Initialize a Control Plane Node¶
# Initialize the cluster with a pod network CIDR
sudo kubeadm init --pod-network-cidr=10.244.0.0/16 --apiserver-advertise-address=<CONTROL_PLANE_IP>
# Set up kubeconfig for the current user
mkdir -p $HOME/.kube
sudo cp -i /etc/kubernetes/admin.conf $HOME/.kube/config
sudo chown $(id -u):$(id -g) $HOME/.kube/config
# Install a CNI plugin (e.g., Flannel)
kubectl apply -f https://github.com/flannel-io/flannel/releases/latest/download/kube-flannel.yml
Join Worker Nodes¶
# On the control plane, generate the join command
kubeadm token create --print-join-command
# On the worker node, run the output from above
sudo kubeadm join <CONTROL_PLANE_IP>:6443 --token <token> --discovery-token-ca-cert-hash sha256:<hash>
Exam Tip
If the join token has expired, you can regenerate one with kubeadm token create --print-join-command. Tokens expire after 24 hours by default.

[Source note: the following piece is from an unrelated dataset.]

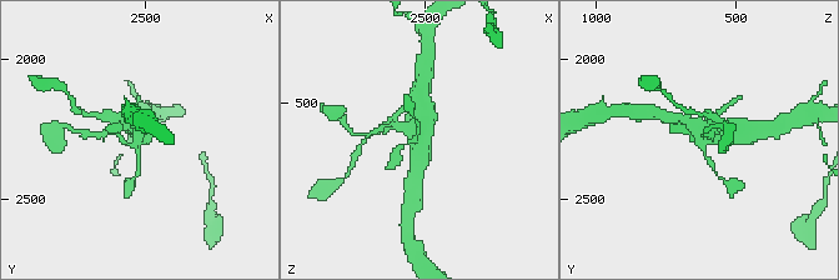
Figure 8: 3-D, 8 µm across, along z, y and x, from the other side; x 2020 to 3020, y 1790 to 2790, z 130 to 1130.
inspect 3d 3.5um back at (2530, 2280, 630)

Cluster Upgrades with kubeadm¶
Cluster upgrades must be done in order: control plane first, then worker nodes.
Upgrade Control Plane¶
# Check available versions
sudo apt-cache madison kubeadm
# Upgrade kubeadm
sudo apt-mark unhold kubeadm
sudo apt-get update && sudo apt-get install -y kubeadm=1.31.0-1.1
sudo apt-mark hold kubeadm
# Verify the upgrade plan
sudo kubeadm upgrade plan
# Apply the upgrade
sudo kubeadm upgrade apply v1.31.0
# Upgrade kubelet and kubectl
sudo apt-mark unhold kubelet kubectl
sudo apt-get install -y kubelet=1.31.0-1.1 kubectl=1.31.0-1.1
sudo apt-mark hold kubelet kubectl
# Restart kubelet
sudo systemctl daemon-reload
sudo systemctl restart kubelet
Upgrade Worker Nodes¶
# On the control plane: drain the worker node
kubectl drain <node-name> --ignore-daemonsets --delete-emptydir-data
# On the worker node: upgrade kubeadm
sudo apt-mark unhold kubeadm
sudo apt-get update && sudo apt-get install -y kubeadm=1.31.0-1.1
sudo apt-mark hold kubeadm
# Upgrade the node configuration
sudo kubeadm upgrade node
# Upgrade kubelet and kubectl
sudo apt-mark unhold kubelet kubectl
sudo apt-get install -y kubelet=1.31.0-1.1 kubectl=1.31.0-1.1
sudo apt-mark hold kubelet kubectl
# Restart kubelet
sudo systemctl daemon-reload
sudo systemctl restart kubelet
# On the control plane: uncordon the worker node
kubectl uncordon <node-name>
Exam Tip
Always drain a node before upgrading it. Remember the sequence: upgrade kubeadm, then run kubeadm upgrade, then upgrade kubelet and kubectl. The control plane must be upgraded before worker nodes.
etcd Backup and Restore¶
etcd stores all cluster state. Backing up and restoring etcd is a critical CKA skill.
Backup etcd¶
# Find the etcd pod's configuration to get certificate paths
kubectl -n kube-system describe pod etcd-controlplane | grep -A 5 "Command"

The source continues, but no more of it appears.